Welcome to the first issue of the 28th year of publication of The Permanente Journal. Your interest in the journal’s content is greatly appreciated. Two years ago, The Permanente Journal was reimagined and renewed with a focus on the core content topics of health care delivery science, integrated delivery systems, value-based and high-value health care, and health services innovations. Evidence-based clinical care of patients and populations, as well as the integrative team approach to efficient and effective health care, continue to be main foci for practitioners. We are pleased with the progress achieved in the reimagination process and thank all of the many contributors to the changes for their efforts and participation.
The content of this issue is representative of the new perspective of the journal, with a wide range of articles on the core content topics and in clinical medicine for patient care practitioners. To that point, I want to highlight 3 articles that address beneficial improvements in health care within health care systems and programs. These summaries are based on the articles’ information.
Kim et al report the outcomes of their cross-sectional study on hyperaldosteronism screening in a resistant hypertension population within a large, diverse integrated health system. The study’s primary outcome was the screening rate for hyperaldosteronism defined as any aldosterone and plasma renin activity measurement, with a secondary outcome of positivity rates for those screened. The authors reported extremely low screening rates for hyperaldosteronism among patients with resistant hypertension, yet a high positivity rate among those patients who were tested. They recommended the consideration of hyperaldosteronism screening with subsequent utilization of magnetic resonance angiography to potentially improve blood pressure control in patients with resistant hypertension. The development of systemwide guidelines may be appropriate.

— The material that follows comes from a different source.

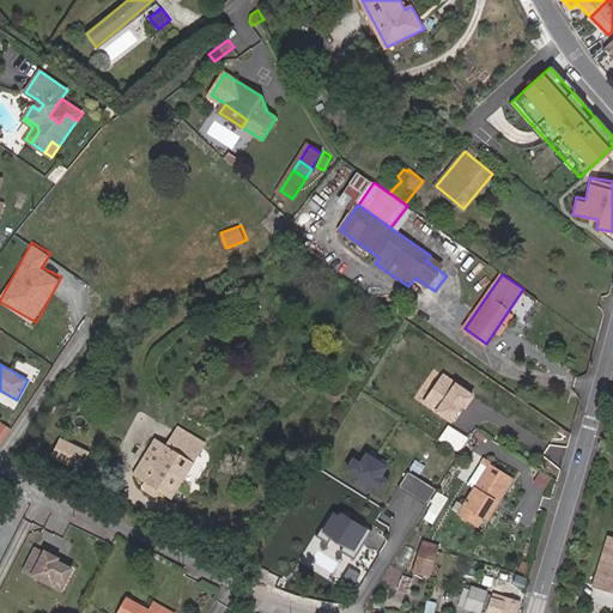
[(441,371),(423,404),(456,422),(473,389),(441,371)]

In another clinical study on improving diabetes control in a Medicaid managed care population, Parchman et al partnered with primary care teams to address the complex needs of patients who struggle with diabetes control. A joint effort was undertaken that involved a nonprofit organization, a Medicaid managed care plan, and a Federally Qualified Health Center in California. The study participant group were persons with A1c levels > 9% in a 12-month program. The team developed patient-led action plans, connected patients to community resources, and emphasized behavioral changes to improve diabetes control. The authors proposed that the high levels of unmet holistic health needs of the patients with diabetes could benefit from a team effort among community-based groups and health care practitioner networks.
Mashaw et al addressed the Advanced Care at Home model and methods to improve physician participation in this point-of-service effort. The authors focused on different change management techniques directed toward physicians. The study was survey-based and was sent to hospital medicine and emergency medicine physicians. Analyses of the results identified an overall positive response to multiple approaches for improving physician attitudes toward utilizing an Advanced Care at Home model, with peer-to-peer physician engagement being the most impactful. Nationally, there is a trend toward engagement in Advanced Care at Home, and each positive contribution toward effectiveness is important.
In a shift to an article on academic medicine, I call your attention to the contribution of Misra et al on “Leaders’ Perspectives on Resources for Academic Success: Defining Clinical Effort, Academic Time, and Faculty Support.” As an academic physician, I have fully understood the challenges with the difficult balancing of personal time and family needs with clinical effort, research and teaching, and other faculty responsibilities. Providing the necessary resources in a department, hospital, or professional school setting are challenging for both the faculty member and the leadership team. The authors examined perspectives from thought leaders across the affiliate hospitals within a large medical school that addressed the definitions of clinical full-time efforts and academic best practices to success. Additionally, comments were provided on perceived or experienced barriers to faculty advancement. Analyses of the leadership responses indicated some variability in the definition of clinical full-time effort, with some agreement on administrative time and catching up on clinical documentation. Resources to protect academic time were varied in amount and type, but there was generally some consensus on the need to establish guidelines and standards for academic time and building bilateral accountability expectations. With increasing concern about physician burnout, particularly the focus on academic medicine, this article has pertinent information that could be shared by academicians with their respective leadership.
This issue contains a very extensive special section on trauma-informed health care (TIC), guest edited by Drs Ellen Goldstein, Audrey Stillerman, and Martina Jelley. Although TIC is not a new concept, it certainly has garnered increasing attention in the health care professions over the past 5 years or so. The authors, invited by the guest editors to submit manuscripts on a range of topics involving TIC, have provided very informative articles for your consideration. Understanding TIC is foundational to the incorporation of this concept into the evaluations of pediatric and adult patient care and providing appropriate therapeutic interventions. You will find each of these articles quite informative.
Each of the remaining articles in this issue have either health care delivery or clinical patient care topics that are practical and applicable to efforts to achieve value-based and quality-based health care. Thank you for reading The Permanente Journal.